▶ [Brief]:
Put the entries below into a JSON list of strings, one string per line, from the line with "scientific name: Eugenia capensis" up to and including the line with "family: Primulaceae". Skip any blank lines, and leave out the pictures.

▶ [Extracted records]:

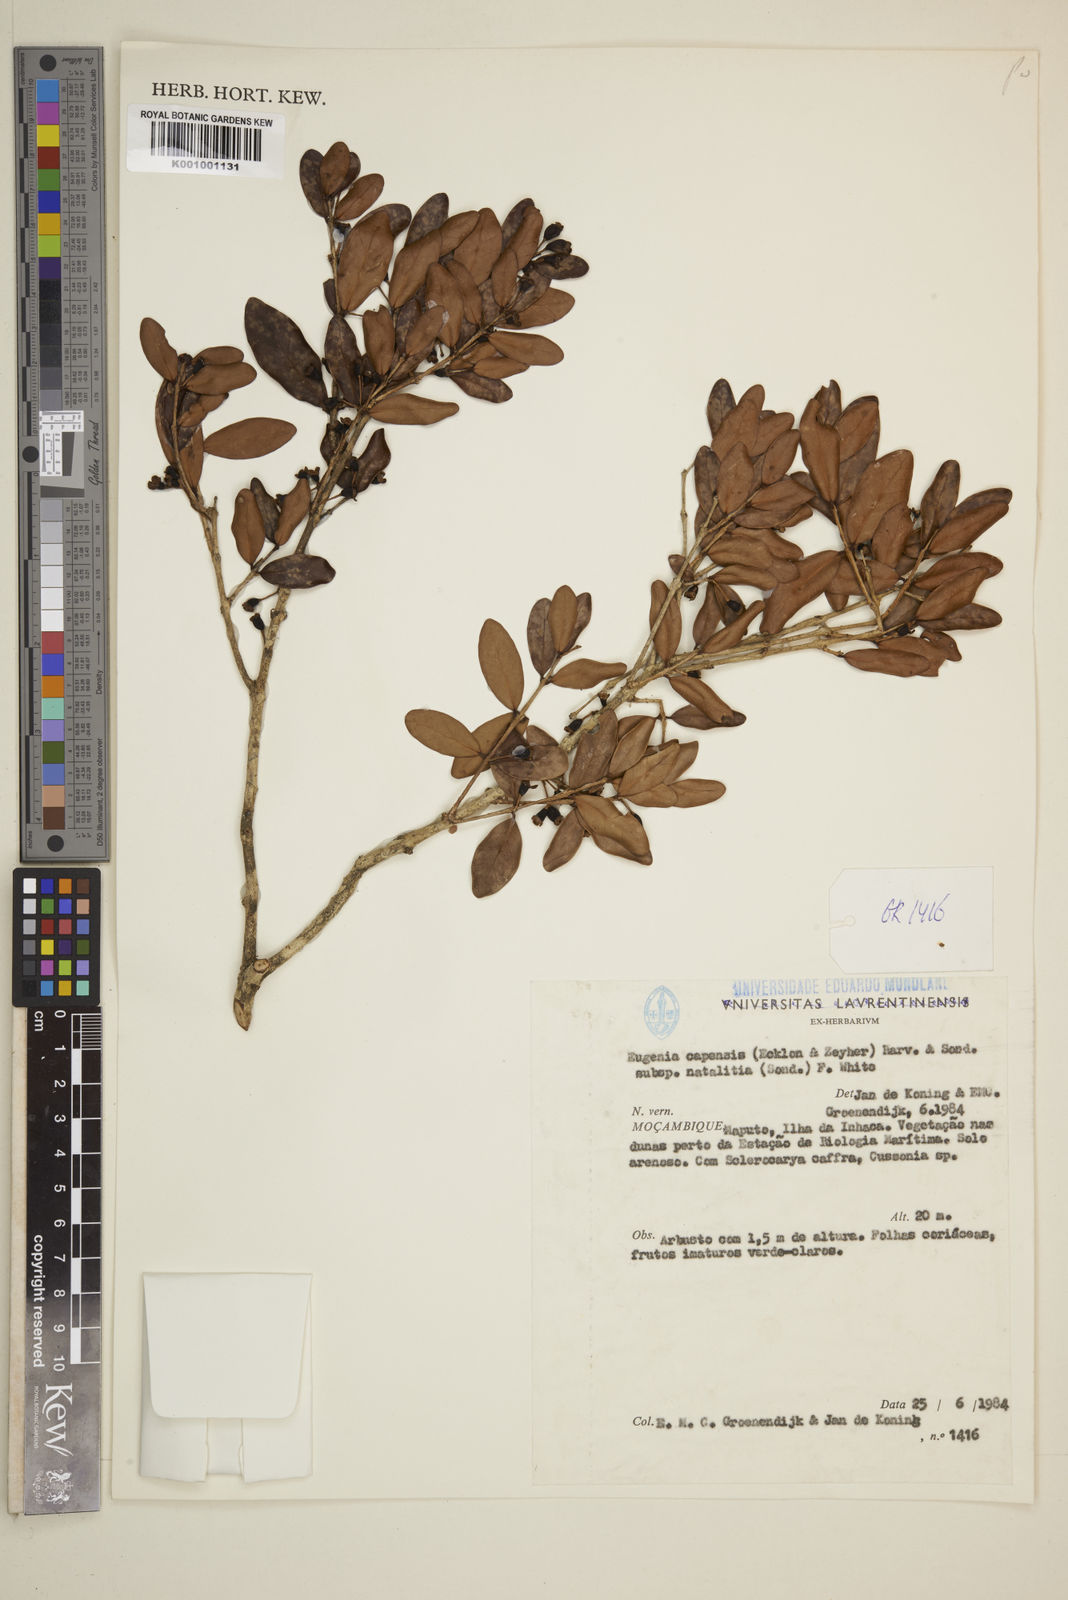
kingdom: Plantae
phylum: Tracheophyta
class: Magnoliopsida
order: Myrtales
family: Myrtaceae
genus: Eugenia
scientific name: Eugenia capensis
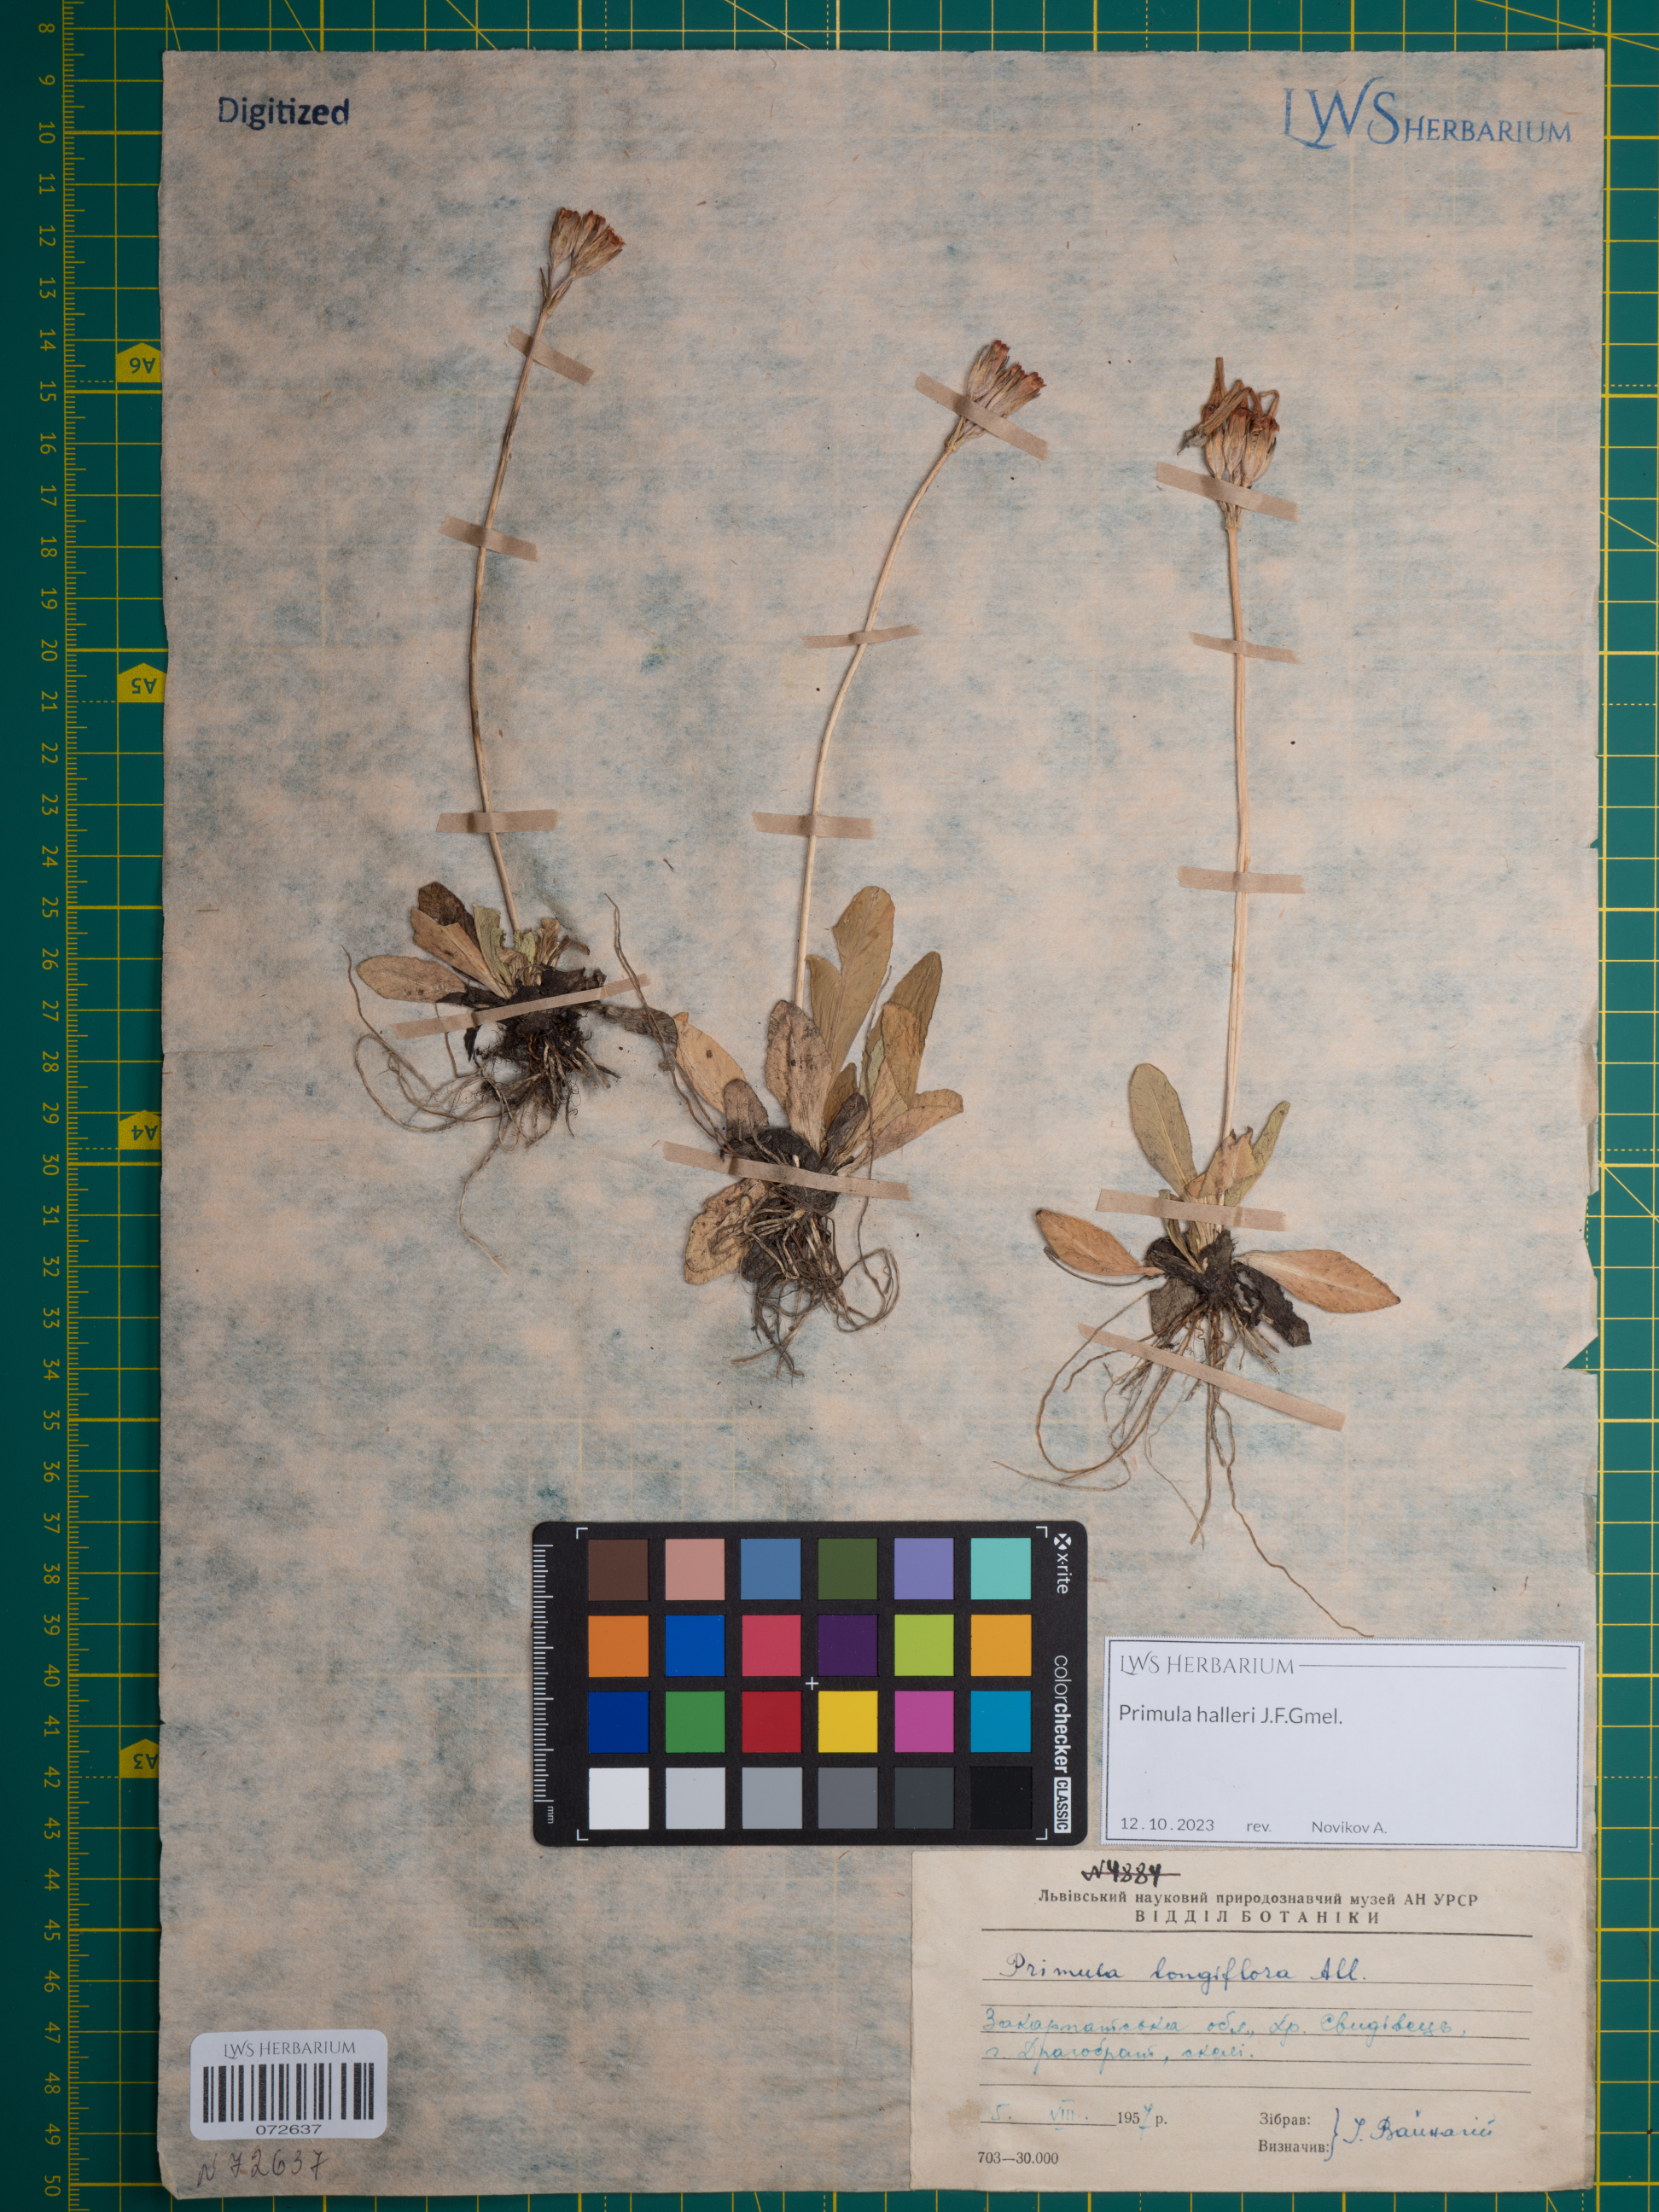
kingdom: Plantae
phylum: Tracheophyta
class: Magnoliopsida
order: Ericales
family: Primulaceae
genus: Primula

* * *

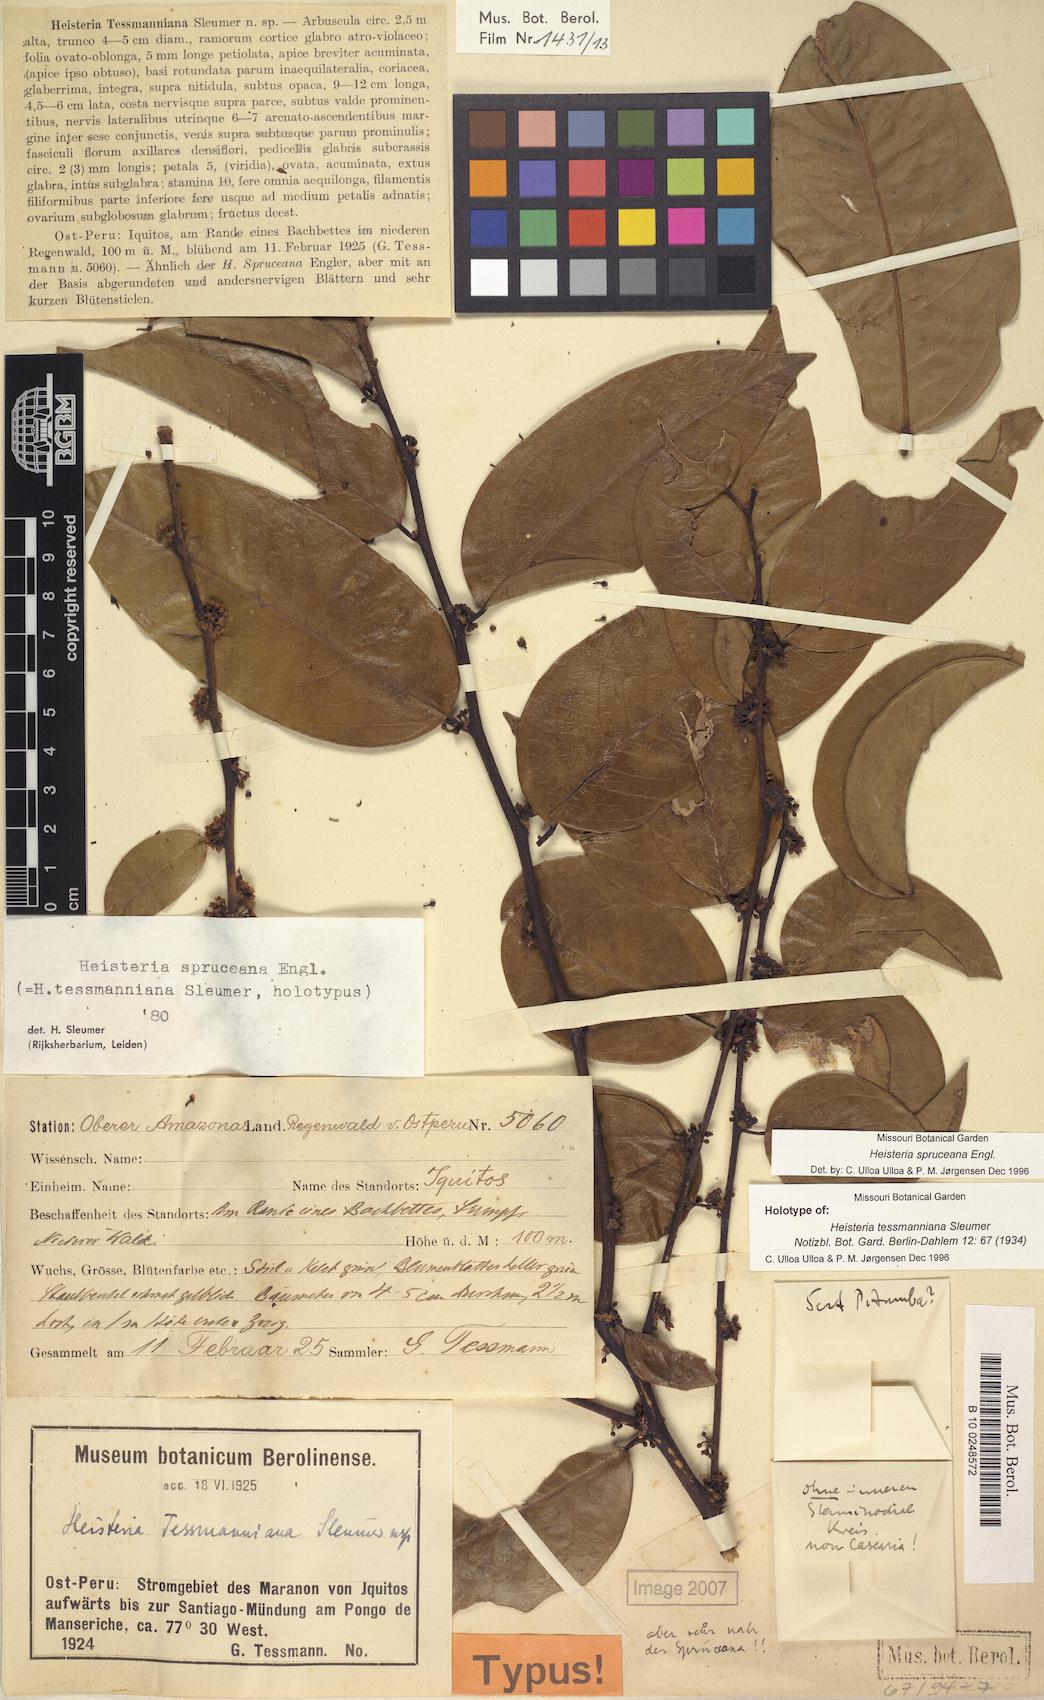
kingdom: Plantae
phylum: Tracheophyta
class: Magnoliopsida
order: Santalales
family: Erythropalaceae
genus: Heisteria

▶ [Solution to this exercise]:
[
  "scientific name: Eugenia capensis",
  "kingdom: Plantae",
  "phylum: Tracheophyta",
  "class: Magnoliopsida",
  "order: Ericales",
  "family: Primulaceae"
]